Nasrin Alavi on Mahmood Ahmadi’nejad
It’s only fitting that Nasrin Alavi, the author of We Are Iran, has been making the rounds of bookblogs like MoorishGirl and The Elegant Variation, since her book is a compendium of what’s been said by members of the Iranian blogosphere, where online publishing has created a workaround against political repression and enabled expats to keep in closer contact with their native communities. (There’s about 75,000 blogs being written in Farsi these days; only three other languages command higher writership. Is writership a word? It should be.) In this essay, she explains some of the political situation to which “Blogistani” writers are reacting so vocally.
Since 9/11, when so much of the attention directed at the Islamic world is focused on violence and terrorism, it has become increasingly difficult to see beyond the sabre rattling of fanatics, especially when a representative of an Islamic nation openly calls for the destruction of another country. In a remark that has reverberated around the world, Iran’s new president, Mahmood Ahmadi’nejad, had recently called that Israel should be “wiped out from the map”.
During the 2005 presidential elections, Ahmadi’nejad was promoted as the man of the people. Corruption and cronyism were the vein of popular anger into which Ahmadinejad tapped and he appealed to the minds and hearts of jobless youth and underpaid workers promising food and housing subsidies for the poor. According to Behzad Nabavi, acting chairman of the parliament during President Khatami’s era, the modest looking mayor of Tehran backed by the establishment “was promoted as an anti-establishment figure.” At one stage during his campaign Ahmadi’nejad even falsely complained that the “establishment” had cut off the electricity supplies of large areas of Iran so that his campaign speeches promising a fight against corruption could not be heard by the ordinary people.

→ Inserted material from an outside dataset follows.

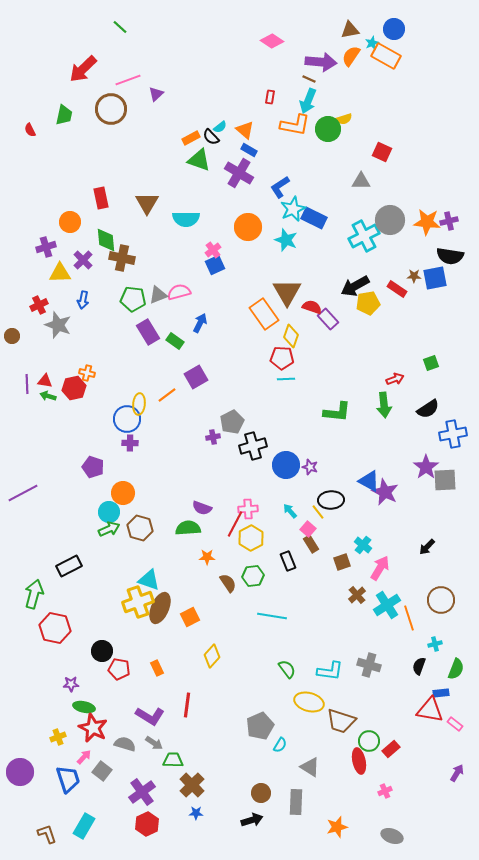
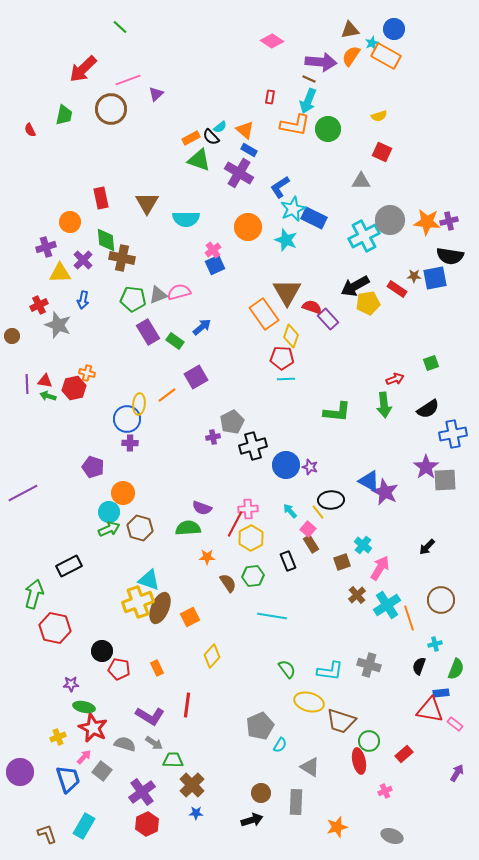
yellow semicircle at (344, 119): moved 35 px right, 3 px up
blue arrow at (200, 323): moved 2 px right, 4 px down; rotated 24 degrees clockwise
red rectangle at (391, 749): moved 13 px right, 5 px down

Even so, the election result was announced amid accusations of vote rigging by some observers, including three of the candidates. These were not members of the opposition calling foul play, but Mehdi Kahroubi (onetime parliament speaker), Mostafa Moin (ex-education minister), and Ayatollah Rafsanjani (ex-president).
Nearly five months after his election victory, the president’s campaign pledge of social justice and distribution of oil money to the poor seems increasingly unrealistic. Ahmadi’nejad is also proving to be just as controversial at home as he has in the international arena—so much so that the hardline Kayhan daily recently complained of the unreasonable “torrent of criticism and protest against the government and President.” Iran is also under pressure as the IAEA meets to consider the Iranian nuclear programme.
Khomeini came to power promising independence and a classless Islamic society. Iran’s average annual oil income has more than doubled since the revolution, but most indicators of economic welfare show that it has steadily declined and the Iranian economy has been described as akin to the crony capitalism that grew from the ruins of the Soviet Union, controlled by a few state clerics who have amassed enormous wealth since 1979. Yet there is a painful irony in the fact that Ahmadi’nejad comes from and is endorsed by the hardline core of the regime that has ultimately controlled power in Iran since the revolution. Ahmadi’nejad’s possible inability to keep his campaign promises in the next four years will be a critical challenge to the heart of Iran’s revolutionary elite.